Creek at William's Gulch
The creek was running strong on this trip. This was the first time I have hiked this trail when the water levels were actually at near peak conditions. It was actually a bit tricky to cross without wading in the frigid water. I have done hikes to Rose Peak on this trail, usually during the spring wildflower season when the rains are more sporadic. But on this hike, all of the creeks along the whole hike were running strong, and the cascading water makes really great background sound. I really love it when I get naturally occurring sonic waves like rushing water, gentle wind in high trees, or bird sounds playing in the back of my head. On this hike I was even enjoying sounds from little creeks that I didn’t even know were there before. That’s a great benefit of doing this hike just after thick winter rains. Of course the disadvantage is going to be the mud. Early in the morning there’s ice everywhere, and the ground itself is partially frozen. But if the sun comes out, the surface turns into soupy mud. I used one of my old pair of boots.

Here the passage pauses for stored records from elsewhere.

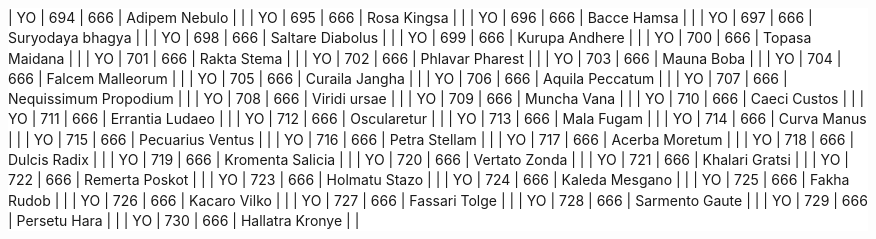| YO | 694 | 666 | Adipem Nebulo |  |
| YO | 695 | 666 | Rosa Kingsa |  |
| YO | 696 | 666 | Bacce Hamsa |  |
| YO | 697 | 666 | Suryodaya bhagya |  |
| YO | 698 | 666 | Saltare Diabolus |  |
| YO | 699 | 666 | Kurupa Andhere |  |
| YO | 700 | 666 | Topasa Maidana |  |
| YO | 701 | 666 | Rakta Stema |  |
| YO | 702 | 666 | Phlavar Pharest |  |
| YO | 703 | 666 | Mauna Boba |  |
| YO | 704 | 666 | Falcem Malleorum |  |
| YO | 705 | 666 | Curaila Jangha |  |
| YO | 706 | 666 | Aquila Peccatum |  |
| YO | 707 | 666 | Nequissimum Propodium |  |
| YO | 708 | 666 | Viridi ursae |  |
| YO | 709 | 666 | Muncha Vana |  |
| YO | 710 | 666 | Caeci Custos |  |
| YO | 711 | 666 | Errantia Ludaeo |  |
| YO | 712 | 666 | Oscularetur |  |
| YO | 713 | 666 | Mala Fugam |  |
| YO | 714 | 666 | Curva Manus |  |
| YO | 715 | 666 | Pecuarius Ventus |  |
| YO | 716 | 666 | Petra Stellam |  |
| YO | 717 | 666 | Acerba Moretum |  |
| YO | 718 | 666 | Dulcis Radix |  |
| YO | 719 | 666 | Kromenta Salicia |  |
| YO | 720 | 666 | Vertato Zonda |  |
| YO | 721 | 666 | Khalari Gratsi |  |
| YO | 722 | 666 | Remerta Poskot |  |
| YO | 723 | 666 | Holmatu Stazo |  |
| YO | 724 | 666 | Kaleda Mesgano |  |
| YO | 725 | 666 | Fakha Rudob |  |
| YO | 726 | 666 | Kacaro Vilko |  |
| YO | 727 | 666 | Fassari Tolge |  |
| YO | 728 | 666 | Sarmento Gaute |  |
| YO | 729 | 666 | Persetu Hara |  |
| YO | 730 | 666 | Hallatra Kronye |  |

The next section is called “Big Burn”. It’s aptly named as this is a relentless uphill section from the creek bed in William’s Gulch all the way up to the next ridge top at nearly 3400 feet, bringing your total elevation gain to about 3200 feet, and you’ve only hiked about 5.0 miles. In springtime, this is a great section for spotting wildflowers. At 3080 feet is a little outcrop called Schlieper Rock that can easily be scrambled for some fine easterly views, but you can also see pretty well from the trail. The weather conditions on this hike were changing. In the morning it looked kind of if’y, but later some fog came through up high and we had hiked right into it. I was expecting, or should I say hoping, to maybe enjoy clear views which have been good enough in the past to see the mighty Sierra Nevada in all its winter glory, however the high fog was thoroughly preventing that. Instead we got very chilly winds and sub 40 temperatures. No matter; we were having fun just the same. Turning the corner at the partially frozen Johnny’s Pond (no clue who Johnny was), we headed down to Murietta Fall.

Murietta Fall
Murietta Fall occurs when a couple of very seasonal creeks join together and flow down a large crevasse cutting down the center of a large jagged rock formation jutting form the hills. The rock formation can be seen while hiking down the trail, but the water eroded crevasse is so deep that you cannot see the actual fall until you hike all the way down to the bottom. The trail to get there is not marked, and is almost un-noticeable. It would be easy to walk right past it if you did not know what to look for. You walk out along the rocks and climb down a steep trail almost scrambling in places down to about 2857 feet at the base of the fall. That makes Murietta the highest waterfall in the bay area. On this day, it was flowing strong; much stronger than I have ever seen it. The fall comes cascading down the jagged course of rock and splashes into a little pool at the bottom, the sonic embellishment making it a perfect place to relax for awhile. On the hike out we spotted a golden eagle, but not close enough for pictures. The eagle is unmistakable with such a commanding swift soar, its flight feathers extended like flaps, nary flapping its wings at all, cutting over the terrain. The sun came out for awhile on the way back making the trails even soupier, but we expected that. We found that walking through patches of snow works great for cleaning boot soles. So that’s my hot tech tip for today. We had a fine time even though the better weather would have been on Sunday. You can view my trip report with GPS track and photos at EveryTrail.
(fixed the track log)


Chris Marks said...

One of my favorite hikes around the Bay. Murietta falls is an absolute gem and even on a weekend you can have it just about to yourself. Timing IS everything with Murietta. Jan/Feb is always the ideal time to visit - but even then only after a big downpour.

Waypoints said...

So true. This was the only time I've actually caught Murietta in peak flow. I love to do the Ohlone trail in spring for the wildflowers, but I usually don't divert over to the fall. Just as well because it's usually not flowing very well then.